Second, Paul warned that he had the strength of Christ to discipline the trouble-makers (2 Cor. 13.1-4). In 2 Corinthians 12.20-21, Paul highlighted two types of sins that tarnished the reputation of the church and the reputation of Jesus, namely, relational sins (2 Cor. 12.20) and sensual sins (2 Cor. 12.21). Paul cited the principle from Deuteronomy 19.15 of the necessity of two or three witnesses to an accusation to rule out of the legal preceding any personal grudges. It appears that the three witnesses comprise Paul’s personal observations on three trips to Corinth. Paul warned the Corinthians not to think that Paul was too weak to deal with the situation. Paul is united with Christ (“in him”) in the weakness of Christ, but the apostle lives in the strength of the resurrection. Paul, therefore, will deal with the Corinthians in the strength Christ provided.
Third, Paul challenged the Corinthians to examine their relationship with the Lord (2 Cor. 13.5-8). Paul commanded the Corinthians to examine and test themselves. The verbs describe continual process; that is, continually examine and continually test. “Test” means to seek the determine the validity of something.
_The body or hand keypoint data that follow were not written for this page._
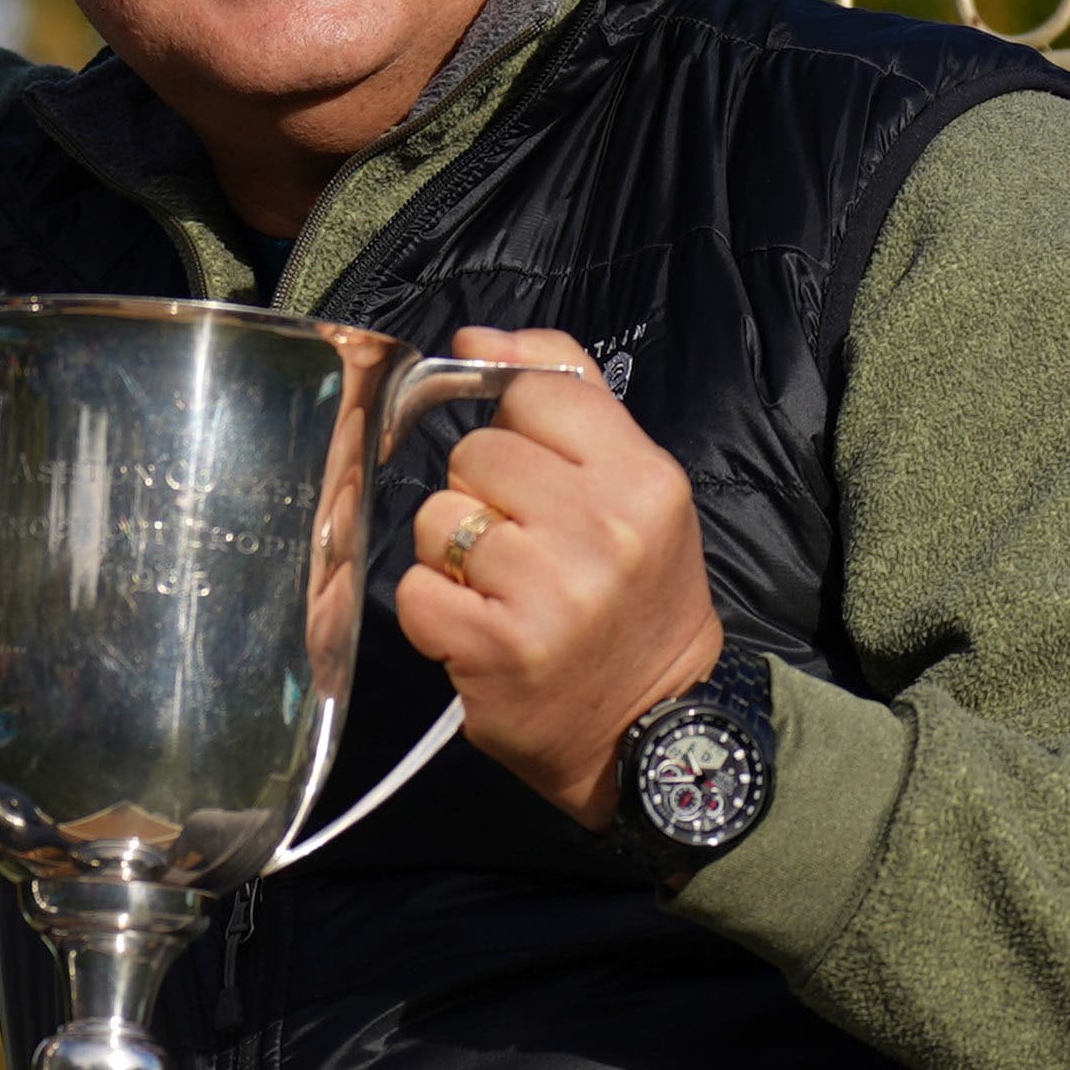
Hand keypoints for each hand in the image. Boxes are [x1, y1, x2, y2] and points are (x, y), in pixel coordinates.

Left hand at [392, 329, 724, 827]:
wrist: (655, 729)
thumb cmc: (638, 599)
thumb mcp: (636, 490)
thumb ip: (568, 399)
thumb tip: (473, 340)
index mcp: (644, 479)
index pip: (534, 393)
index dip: (518, 430)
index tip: (534, 475)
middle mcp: (602, 529)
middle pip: (475, 452)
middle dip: (484, 496)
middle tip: (527, 549)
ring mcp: (548, 591)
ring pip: (435, 517)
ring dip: (453, 555)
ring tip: (503, 592)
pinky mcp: (495, 648)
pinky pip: (415, 589)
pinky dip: (435, 612)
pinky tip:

Is this real? Paul did not provide a spiritual test or checklist for the Corinthians. Throughout his letters to the Corinthians, he uplifted the importance of right doctrine, right behavior, and right relationships within the church. Right doctrine, right behavior, and right relationships, therefore, comprise the core means by which the Corinthians may examine and test themselves. Paul wants his readers to pass the examination and test (2 Cor. 13.8). Paul reminded his readers that he prayed for their “full maturity” (2 Cor. 13.9).